### What you need to do
Give the data below as a two-column CSV with the headers text and answer. Each row should pair one text with its answer, each in a single quoted field with line breaks replaced by spaces, and leave out the pictures.
[[ Available data, beginning ]]
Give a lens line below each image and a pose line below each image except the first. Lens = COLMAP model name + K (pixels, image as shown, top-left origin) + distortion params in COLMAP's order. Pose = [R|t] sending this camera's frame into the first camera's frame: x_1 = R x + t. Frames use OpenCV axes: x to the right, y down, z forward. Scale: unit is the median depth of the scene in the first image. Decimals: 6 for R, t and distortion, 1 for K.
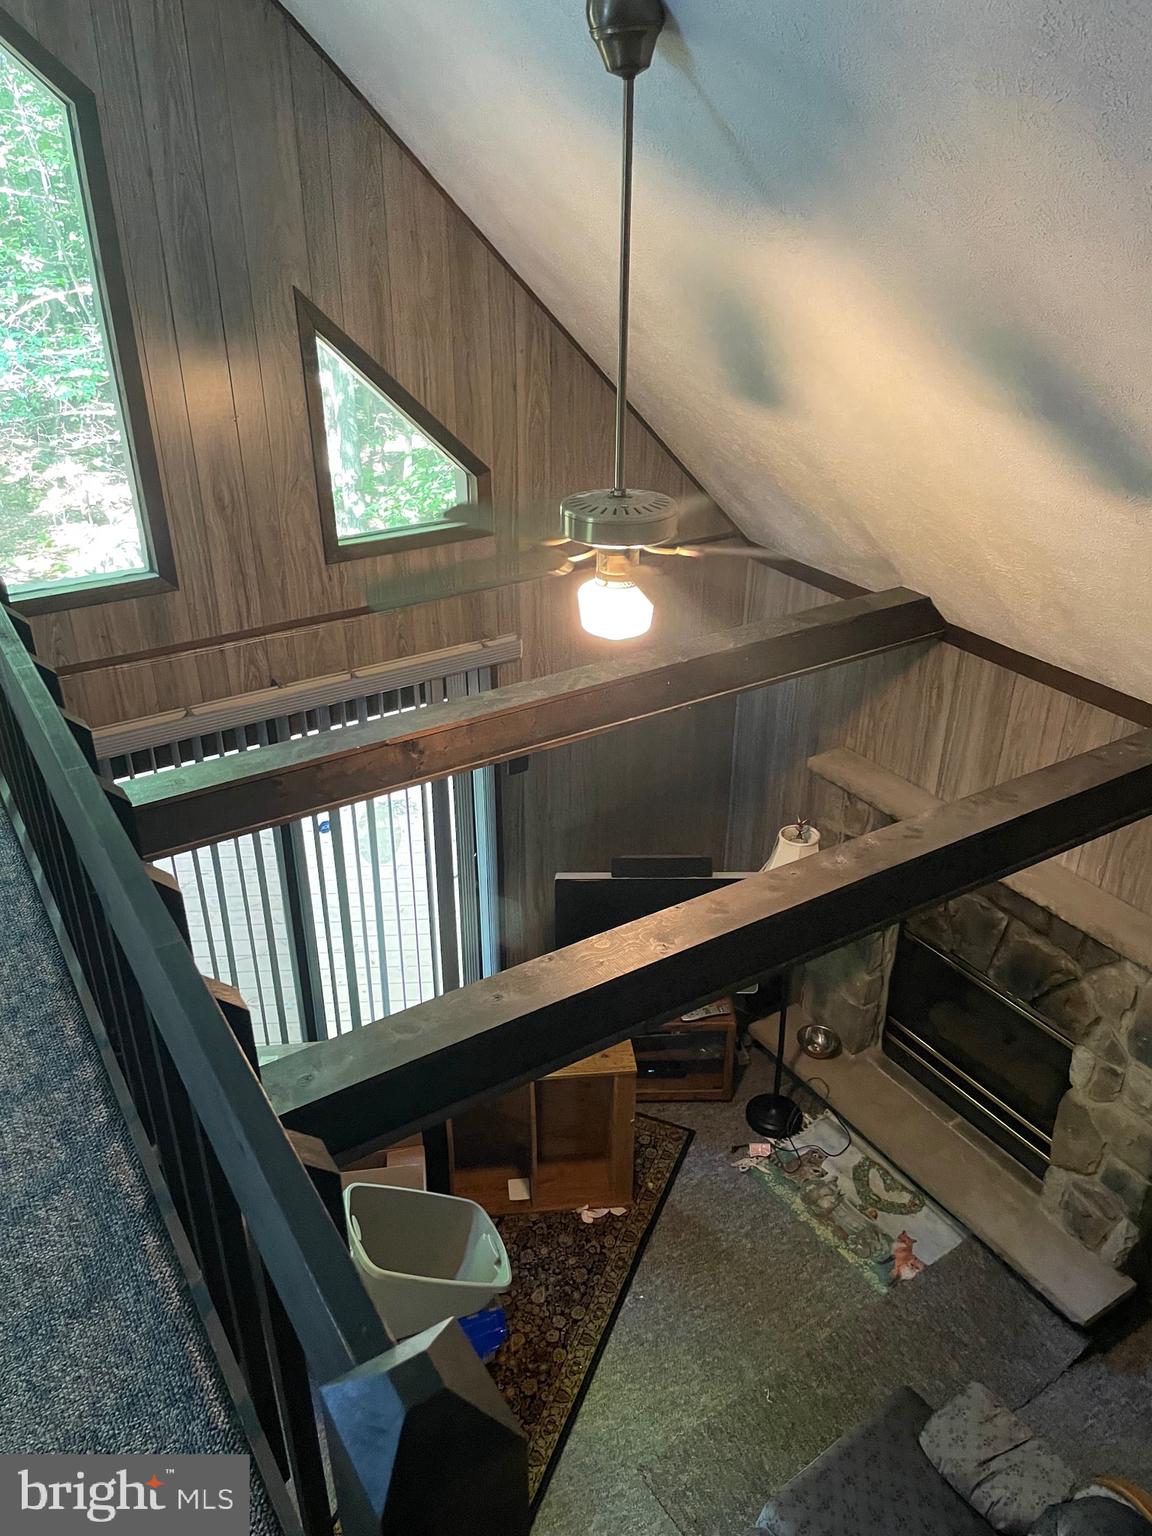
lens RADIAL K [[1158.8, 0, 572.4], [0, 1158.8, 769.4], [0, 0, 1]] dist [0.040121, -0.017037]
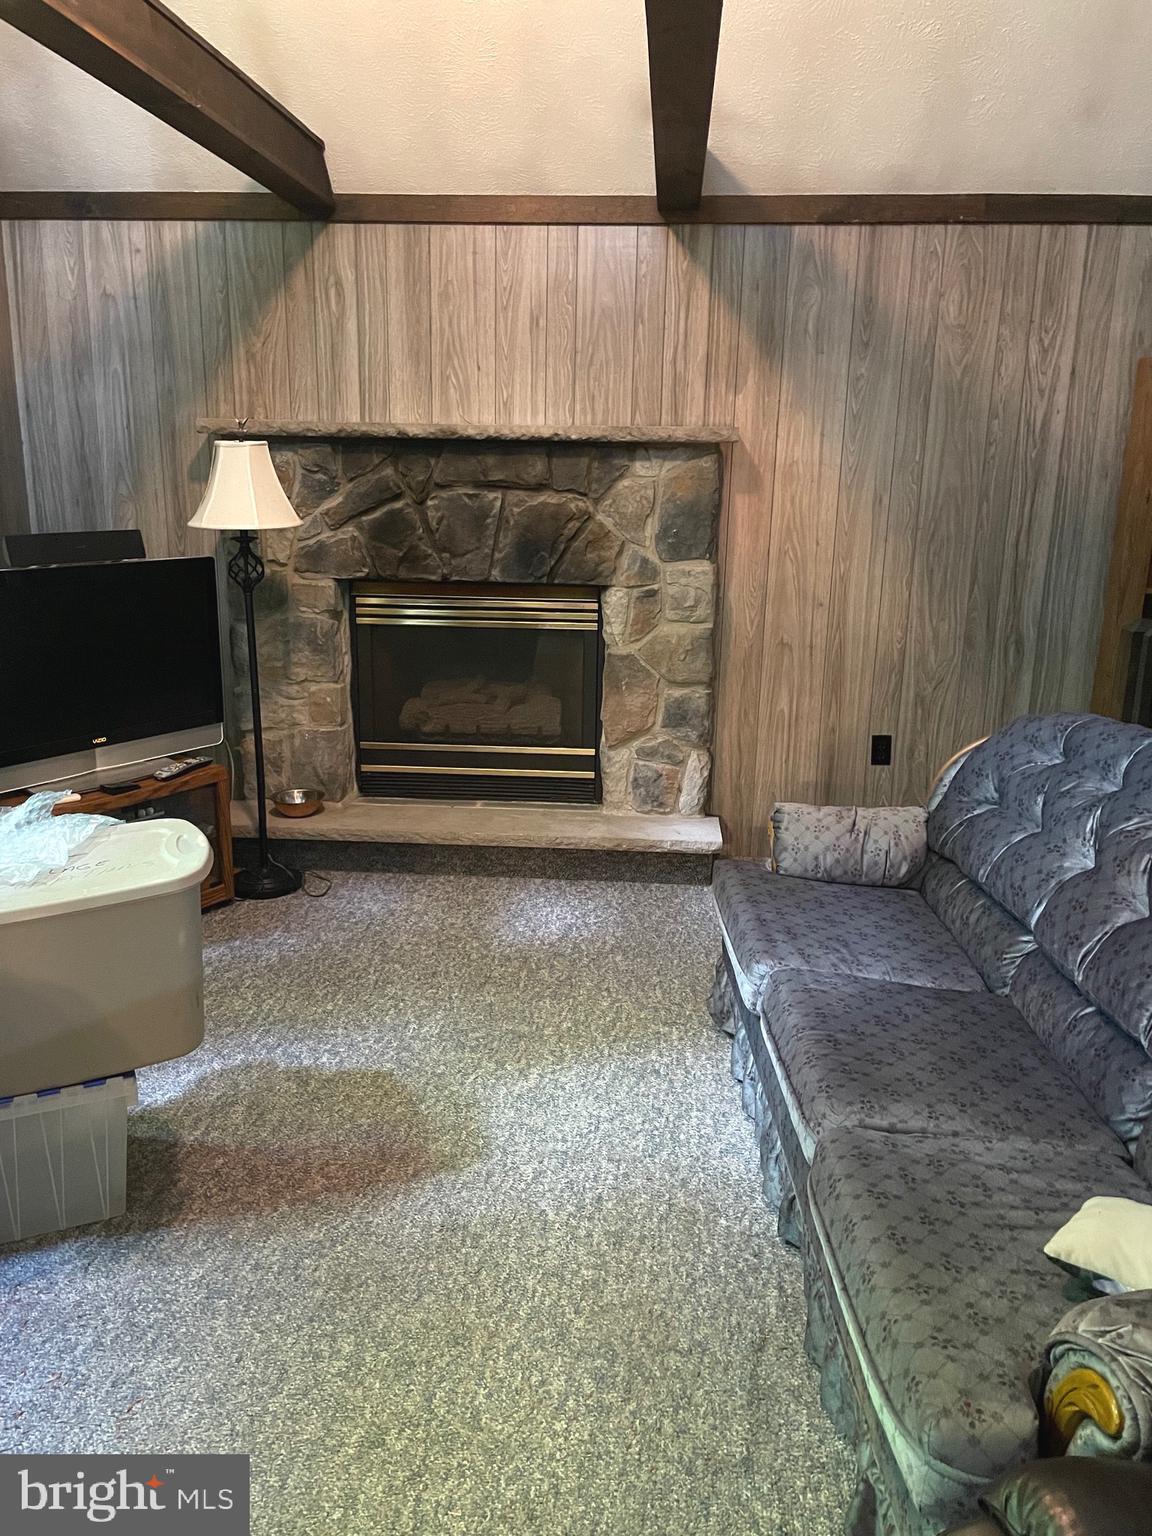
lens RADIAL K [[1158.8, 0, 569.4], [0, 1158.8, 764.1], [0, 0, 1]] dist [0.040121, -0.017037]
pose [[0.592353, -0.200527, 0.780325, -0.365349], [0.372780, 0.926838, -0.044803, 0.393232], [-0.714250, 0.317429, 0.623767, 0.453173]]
[[ Available data, end ]]
### Finished task
text,answer
"Give a lens line below each image and a pose line below each image except the first. Lens = COLMAP model name + K (pixels, image as shown, top-left origin) + distortion params in COLMAP's order. Pose = [R|t] sending this camera's frame into the first camera's frame: x_1 = R x + t. Frames use OpenCV axes: x to the right, y down, z forward. Scale: unit is the median depth of the scene in the first image. Decimals: 6 for R, t and distortion, 1 for K.","lens RADIAL K [[1158.8, 0, 572.4], [0, 1158.8, 769.4], [0, 0, 1]] dist [0.040121, -0.017037] lens RADIAL K [[1158.8, 0, 569.4], [0, 1158.8, 764.1], [0, 0, 1]] dist [0.040121, -0.017037] pose [[0.592353, -0.200527, 0.780325, -0.365349], [0.372780, 0.926838, -0.044803, 0.393232], [-0.714250, 0.317429, 0.623767, 0.453173]]"